“I thought that I’d live long enough that the light would come shining through…..Don’t this look like the dark” (Magnolia Electric Co – Don’t it Look Like the Dark)
Jason Molina sang those lyrics with a pain in his voice that was tangible. The first time I heard it, I understood what he was going through. The pain of defeat. The hopelessness, emptiness, and despair that accompany a battle with addiction.
In the next song on the album, he sings “I didn’t choose to go down this road, no one chooses to be sick.” (North Star)
He died on March 16th, 2013. He was 39 years old. His cause of death: organ failure caused by alcohol consumption.
My last drink was June 19th, 2011. It wasn’t my first attempt to quit and it certainly wasn’t easy, but it was absolutely worth it. I have little doubt that my life would have ended tragically otherwise.

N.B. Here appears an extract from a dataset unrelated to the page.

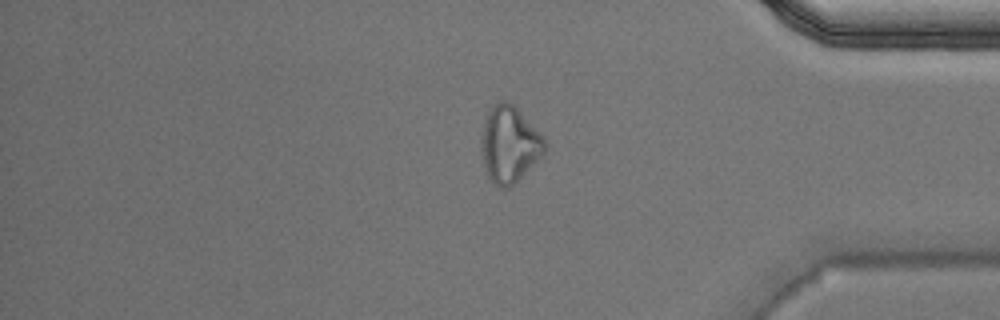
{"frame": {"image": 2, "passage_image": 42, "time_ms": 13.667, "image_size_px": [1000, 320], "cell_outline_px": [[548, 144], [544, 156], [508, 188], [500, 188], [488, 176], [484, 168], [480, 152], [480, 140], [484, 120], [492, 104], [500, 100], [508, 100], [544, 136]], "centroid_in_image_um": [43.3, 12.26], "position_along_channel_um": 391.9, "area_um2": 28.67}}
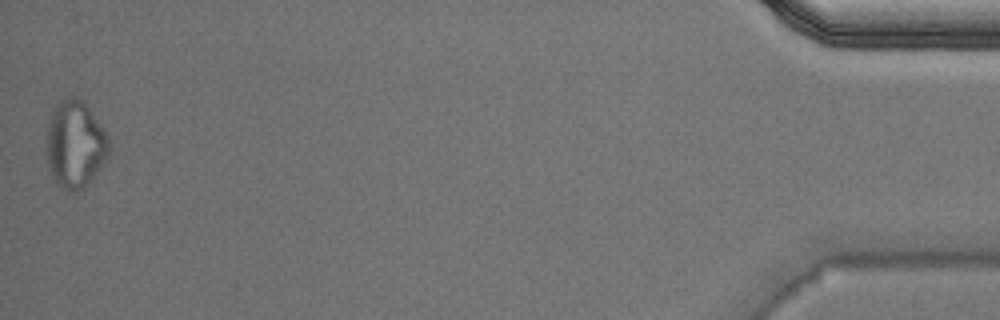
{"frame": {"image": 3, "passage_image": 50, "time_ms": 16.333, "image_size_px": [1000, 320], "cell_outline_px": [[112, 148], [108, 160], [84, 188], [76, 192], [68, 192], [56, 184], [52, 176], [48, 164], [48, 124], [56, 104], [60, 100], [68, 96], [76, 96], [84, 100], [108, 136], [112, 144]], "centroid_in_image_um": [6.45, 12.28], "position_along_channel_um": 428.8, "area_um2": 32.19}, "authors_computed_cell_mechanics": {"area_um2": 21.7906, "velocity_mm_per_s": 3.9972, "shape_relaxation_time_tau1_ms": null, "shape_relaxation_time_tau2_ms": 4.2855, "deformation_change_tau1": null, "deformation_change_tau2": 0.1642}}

I am writing this blog because so many of my heroes, like Jason Molina, have shared their stories. So many have shared their pain, their experience. A lot of them didn’t make it. Some of them have. In either case, the people who have put their stories out there for the world to see have had a profound influence on my life. Their stories are the reason I have decided to share mine.
I am writing this because too many people have been taken from us by this awful disease.

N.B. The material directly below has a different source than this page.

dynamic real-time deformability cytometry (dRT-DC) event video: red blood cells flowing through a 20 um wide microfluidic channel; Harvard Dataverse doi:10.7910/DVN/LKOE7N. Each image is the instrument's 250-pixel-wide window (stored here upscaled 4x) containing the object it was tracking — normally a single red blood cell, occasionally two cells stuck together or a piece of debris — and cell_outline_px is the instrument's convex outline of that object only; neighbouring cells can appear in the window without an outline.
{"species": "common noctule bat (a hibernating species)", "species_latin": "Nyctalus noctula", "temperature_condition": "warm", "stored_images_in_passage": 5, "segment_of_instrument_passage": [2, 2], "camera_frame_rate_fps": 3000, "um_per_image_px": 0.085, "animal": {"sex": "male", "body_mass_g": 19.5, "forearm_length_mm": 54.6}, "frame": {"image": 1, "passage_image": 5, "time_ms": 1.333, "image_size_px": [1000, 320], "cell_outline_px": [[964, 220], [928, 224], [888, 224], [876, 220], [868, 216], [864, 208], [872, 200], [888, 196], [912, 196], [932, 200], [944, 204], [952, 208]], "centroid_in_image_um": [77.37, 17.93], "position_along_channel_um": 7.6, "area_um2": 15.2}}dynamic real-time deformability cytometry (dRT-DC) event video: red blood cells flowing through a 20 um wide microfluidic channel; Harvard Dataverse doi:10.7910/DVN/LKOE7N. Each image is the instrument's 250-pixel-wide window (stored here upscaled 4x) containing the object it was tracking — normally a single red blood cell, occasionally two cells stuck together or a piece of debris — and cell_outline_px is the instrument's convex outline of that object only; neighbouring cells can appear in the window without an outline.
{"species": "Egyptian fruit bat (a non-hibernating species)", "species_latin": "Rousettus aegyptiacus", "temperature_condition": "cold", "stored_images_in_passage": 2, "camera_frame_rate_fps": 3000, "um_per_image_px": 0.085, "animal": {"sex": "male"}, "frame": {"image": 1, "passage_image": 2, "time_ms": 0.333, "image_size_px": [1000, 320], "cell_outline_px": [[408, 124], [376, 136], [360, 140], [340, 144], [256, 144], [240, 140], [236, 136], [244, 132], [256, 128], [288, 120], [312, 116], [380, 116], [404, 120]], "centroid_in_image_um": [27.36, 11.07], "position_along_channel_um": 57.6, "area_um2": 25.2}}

I am writing this because I lived to tell the tale.
Most of all, I am writing for the people who are still struggling. I am writing this for you, with hopes that it provides you some hope. Some strength. Something to relate to. I am writing this so that you might feel less alone.
I despise addiction. I hate it. I want to fight it. I want to help you fight it. I want to inspire someone to make the change. To face this monster head on and beat it into remission. I want to share my experience with life before, during, and after it was controlled by alcoholism. I want to share with you what comes after the dark. I know that it is overwhelming to ask someone to change their entire life based on the words of a stranger- to say “trust me, change everything, it will be worth it” – so I won’t do that. I will just tell you some stories, and hope they help you see it for yourself.
Addiction is a chronic, progressive and ultimately fatal disease if left untreated. I believe that it tried to kill me, and I believe that if you are suffering from addiction, it will eventually try to kill you too.
No matter how dark it gets, there is hope.
The sun will rise.
You just have to find a place to see it.